What is expected> The expected output is an exact copy of each line from the line with "70 121 1643" through the end of the data below, with no pictures in it.

Spatial grounding data
════════════════════
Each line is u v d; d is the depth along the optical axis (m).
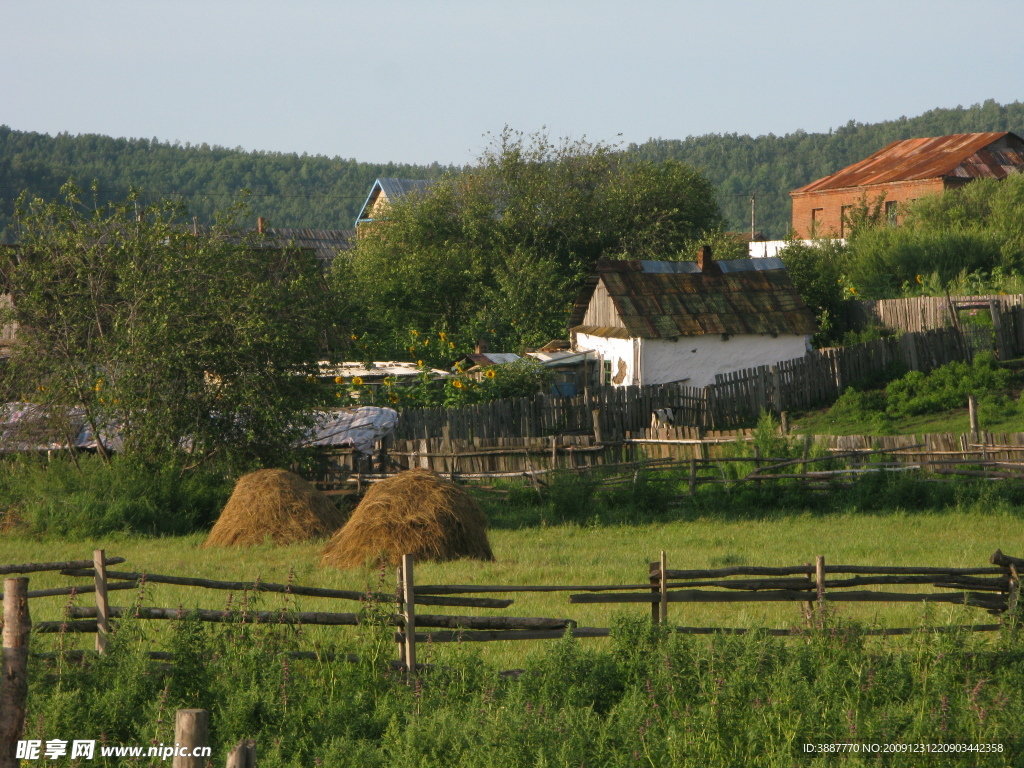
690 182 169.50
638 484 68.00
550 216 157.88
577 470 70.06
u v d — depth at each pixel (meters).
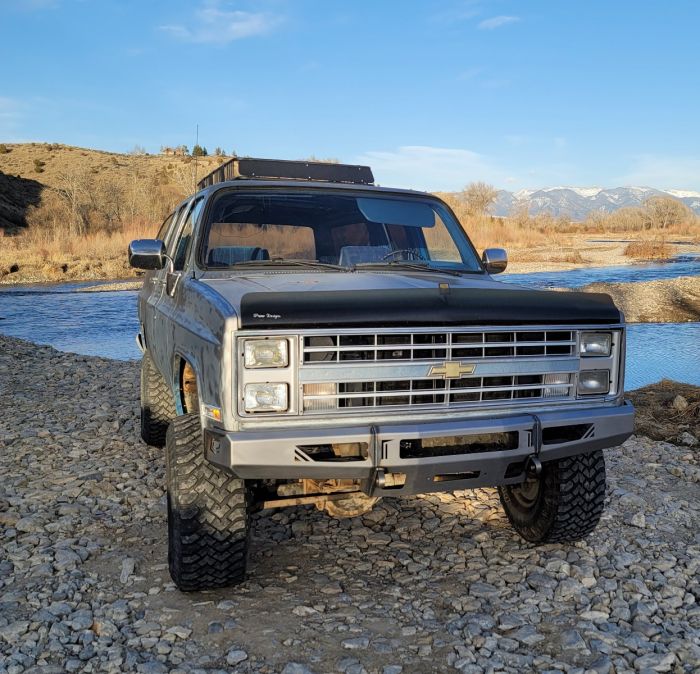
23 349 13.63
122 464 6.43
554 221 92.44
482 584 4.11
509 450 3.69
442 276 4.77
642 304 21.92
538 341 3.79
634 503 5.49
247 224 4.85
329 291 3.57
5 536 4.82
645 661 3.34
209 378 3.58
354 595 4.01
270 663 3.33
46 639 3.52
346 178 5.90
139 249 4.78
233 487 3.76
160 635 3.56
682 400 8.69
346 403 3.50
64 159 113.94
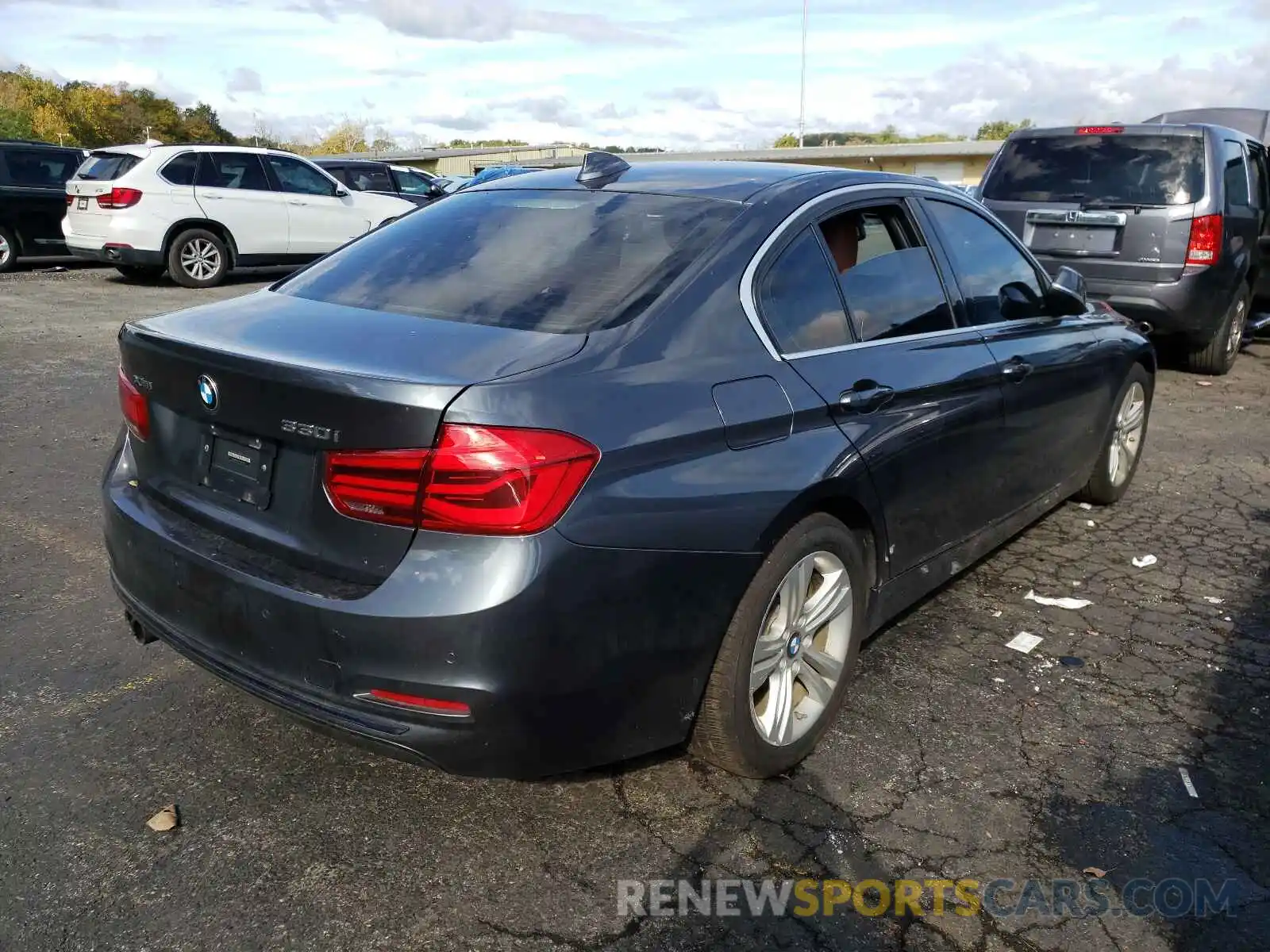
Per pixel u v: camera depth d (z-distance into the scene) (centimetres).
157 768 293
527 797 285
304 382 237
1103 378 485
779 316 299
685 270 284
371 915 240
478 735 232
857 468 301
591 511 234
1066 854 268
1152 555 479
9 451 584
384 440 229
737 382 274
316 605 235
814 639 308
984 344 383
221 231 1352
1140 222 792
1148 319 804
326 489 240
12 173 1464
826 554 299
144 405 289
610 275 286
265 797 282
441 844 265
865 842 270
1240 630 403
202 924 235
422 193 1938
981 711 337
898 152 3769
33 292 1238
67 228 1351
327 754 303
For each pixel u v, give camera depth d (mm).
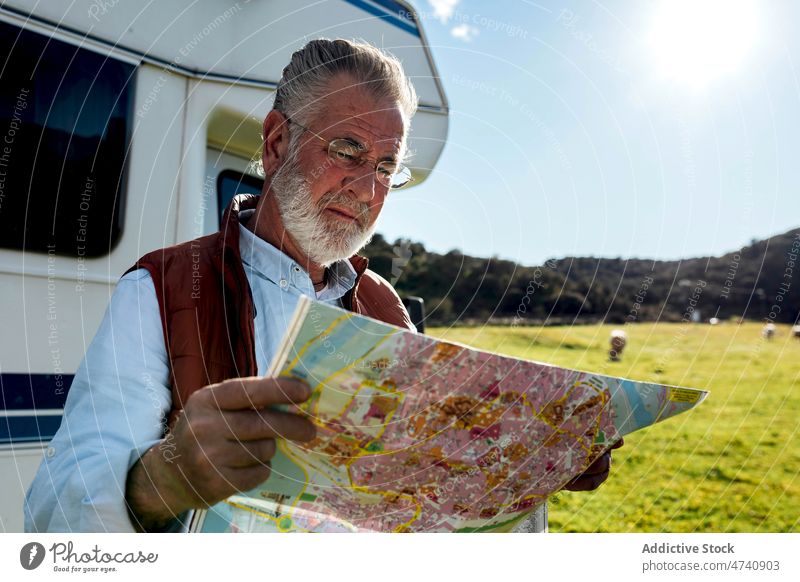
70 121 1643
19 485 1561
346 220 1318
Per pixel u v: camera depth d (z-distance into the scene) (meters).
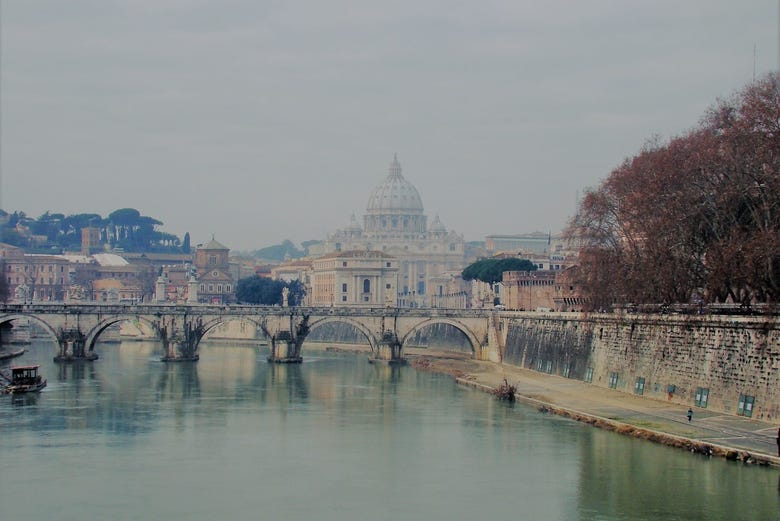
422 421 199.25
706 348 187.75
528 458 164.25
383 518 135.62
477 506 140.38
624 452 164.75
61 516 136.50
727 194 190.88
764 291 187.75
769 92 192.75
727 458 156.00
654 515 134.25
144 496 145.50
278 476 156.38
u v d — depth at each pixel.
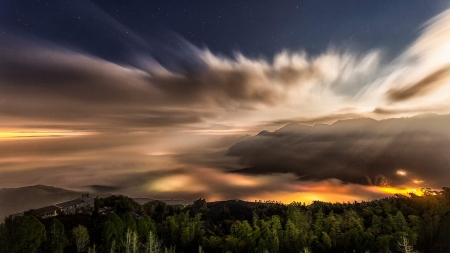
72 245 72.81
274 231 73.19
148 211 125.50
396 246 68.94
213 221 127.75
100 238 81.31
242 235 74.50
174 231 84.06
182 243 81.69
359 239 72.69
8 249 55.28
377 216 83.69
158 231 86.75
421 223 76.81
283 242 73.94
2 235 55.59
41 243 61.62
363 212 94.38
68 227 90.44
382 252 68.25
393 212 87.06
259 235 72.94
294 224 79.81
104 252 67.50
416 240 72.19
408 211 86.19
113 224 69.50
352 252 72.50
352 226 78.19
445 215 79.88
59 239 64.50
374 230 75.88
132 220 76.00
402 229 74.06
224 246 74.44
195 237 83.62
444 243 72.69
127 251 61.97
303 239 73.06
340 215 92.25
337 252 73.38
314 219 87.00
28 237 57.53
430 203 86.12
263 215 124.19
════════════════════
Solution to this problem>
70 121 1643
19 485 1561
346 220 1318
Per pixel u v: camera depth d (z-distance into the scene) (meters).
422 421 199.25
706 348 187.75
528 458 164.25
383 518 135.62
477 506 140.38
624 452 164.75
61 516 136.50
727 194 190.88
764 291 187.75
769 92 192.75
727 458 156.00
654 515 134.25
144 496 145.50
278 476 156.38
u v d — depth at each pixel.
72 245 72.81
274 231 73.19
148 211 125.50
396 246 68.94
213 221 127.75
100 238 81.31
242 235 74.50
174 231 84.06
182 243 81.69
359 239 72.69
8 249 55.28
377 216 83.69
158 231 86.75
421 223 76.81
283 242 73.94
2 235 55.59
41 243 61.62
363 212 94.38
68 227 90.44
382 252 68.25
393 212 87.06
259 235 72.94
294 224 79.81
104 252 67.50
416 240 72.19
408 211 86.19
113 224 69.50
352 252 72.50
352 226 78.19
445 215 79.88
59 239 64.50
374 230 75.88
132 220 76.00
402 229 74.06
224 246 74.44
195 237 83.62
444 243 72.69
127 251 61.97
303 239 73.06
340 215 92.25
337 252 73.38
314 219 87.00
28 237 57.53
430 203 86.12
263 215 124.19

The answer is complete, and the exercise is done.